Victoria Head’s murder reflects growing problem of violence against women, advocates say

Head, 36, was killed last fall. Her body was located near O’Brien’s Farm Road in St. John’s on Nov. 11. The next day, police issued a missing person appeal for Bragg, and he was reportedly located a day after that.
In December, Bragg was arrested and charged with second-degree murder. That charge was upgraded to first-degree murder in February, after police unearthed new evidence in the case.
Head was a native of Placentia and a mother of one, described by her family members as thoughtful and good-hearted.

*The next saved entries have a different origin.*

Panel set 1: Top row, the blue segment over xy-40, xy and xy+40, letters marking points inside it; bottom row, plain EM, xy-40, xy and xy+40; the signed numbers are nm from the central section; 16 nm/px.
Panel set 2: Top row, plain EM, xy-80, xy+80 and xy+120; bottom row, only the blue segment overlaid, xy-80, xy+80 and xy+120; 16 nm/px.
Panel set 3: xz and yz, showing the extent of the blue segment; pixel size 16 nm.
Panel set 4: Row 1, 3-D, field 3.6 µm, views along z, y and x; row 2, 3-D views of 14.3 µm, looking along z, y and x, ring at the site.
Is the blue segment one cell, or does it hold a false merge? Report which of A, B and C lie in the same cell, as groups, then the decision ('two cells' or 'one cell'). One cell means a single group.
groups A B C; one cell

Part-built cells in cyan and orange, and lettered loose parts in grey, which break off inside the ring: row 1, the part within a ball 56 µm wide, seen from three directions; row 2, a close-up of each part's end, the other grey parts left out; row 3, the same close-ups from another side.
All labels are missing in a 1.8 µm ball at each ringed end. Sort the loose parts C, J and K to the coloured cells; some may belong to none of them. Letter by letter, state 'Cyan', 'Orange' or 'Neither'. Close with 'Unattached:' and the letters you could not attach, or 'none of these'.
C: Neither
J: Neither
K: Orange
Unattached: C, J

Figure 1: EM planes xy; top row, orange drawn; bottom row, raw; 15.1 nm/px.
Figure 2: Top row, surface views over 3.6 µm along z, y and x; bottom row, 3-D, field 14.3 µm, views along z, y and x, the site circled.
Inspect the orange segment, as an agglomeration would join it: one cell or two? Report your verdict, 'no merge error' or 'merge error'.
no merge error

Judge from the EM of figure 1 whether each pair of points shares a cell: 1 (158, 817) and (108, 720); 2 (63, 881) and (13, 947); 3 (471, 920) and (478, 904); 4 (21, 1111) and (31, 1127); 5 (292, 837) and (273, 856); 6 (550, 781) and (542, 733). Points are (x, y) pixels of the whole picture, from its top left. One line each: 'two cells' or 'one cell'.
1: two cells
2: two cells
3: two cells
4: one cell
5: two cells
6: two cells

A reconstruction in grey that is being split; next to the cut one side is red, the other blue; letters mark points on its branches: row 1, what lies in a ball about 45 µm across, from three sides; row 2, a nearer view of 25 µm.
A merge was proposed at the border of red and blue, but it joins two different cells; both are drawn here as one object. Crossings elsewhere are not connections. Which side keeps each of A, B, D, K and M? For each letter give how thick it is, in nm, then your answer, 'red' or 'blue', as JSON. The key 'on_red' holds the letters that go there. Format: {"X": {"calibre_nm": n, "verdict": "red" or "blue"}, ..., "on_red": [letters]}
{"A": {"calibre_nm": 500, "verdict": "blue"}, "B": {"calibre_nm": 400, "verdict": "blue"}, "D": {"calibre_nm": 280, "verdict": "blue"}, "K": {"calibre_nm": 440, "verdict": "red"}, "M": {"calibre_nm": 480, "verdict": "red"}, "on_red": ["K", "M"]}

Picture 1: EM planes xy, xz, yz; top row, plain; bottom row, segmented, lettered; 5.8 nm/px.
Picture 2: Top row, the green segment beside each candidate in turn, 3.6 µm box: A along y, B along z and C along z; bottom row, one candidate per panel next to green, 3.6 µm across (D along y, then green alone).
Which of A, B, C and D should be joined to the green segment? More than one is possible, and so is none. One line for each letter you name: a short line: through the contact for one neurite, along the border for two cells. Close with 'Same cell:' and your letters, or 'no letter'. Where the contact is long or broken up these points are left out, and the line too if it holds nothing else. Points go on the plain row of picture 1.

Those close to her called her Vickie.
Police say Head and Bragg knew each other.
Bragg hasn’t attended the preliminary inquiry so far, having been excused after his lawyers filed a successful application on his behalf, though his family members have attended proceedings. Buckingham and Whalen also sought an order to ban members of the public from wearing badges or clothing with Head’s image on them in the courtroom. Judges often ban similar badges or T-shirts in murder trials in an effort to keep proceedings neutral, since they are generally considered by the court to be a demonstration and could be seen as an attempt to influence judges or juries.
The defence lawyers have another application still before the judge: they are seeking an order banning the public from the courtroom during certain portions of a potential trial.
A number of witnesses provided testimony during the preliminary hearing, many of them in person and some via written statements.
Bragg is scheduled to appear in court Wednesday morning on an unrelated matter: he is facing a charge of fraud over $5,000 in connection with a home renovation job, and is set to enter a plea.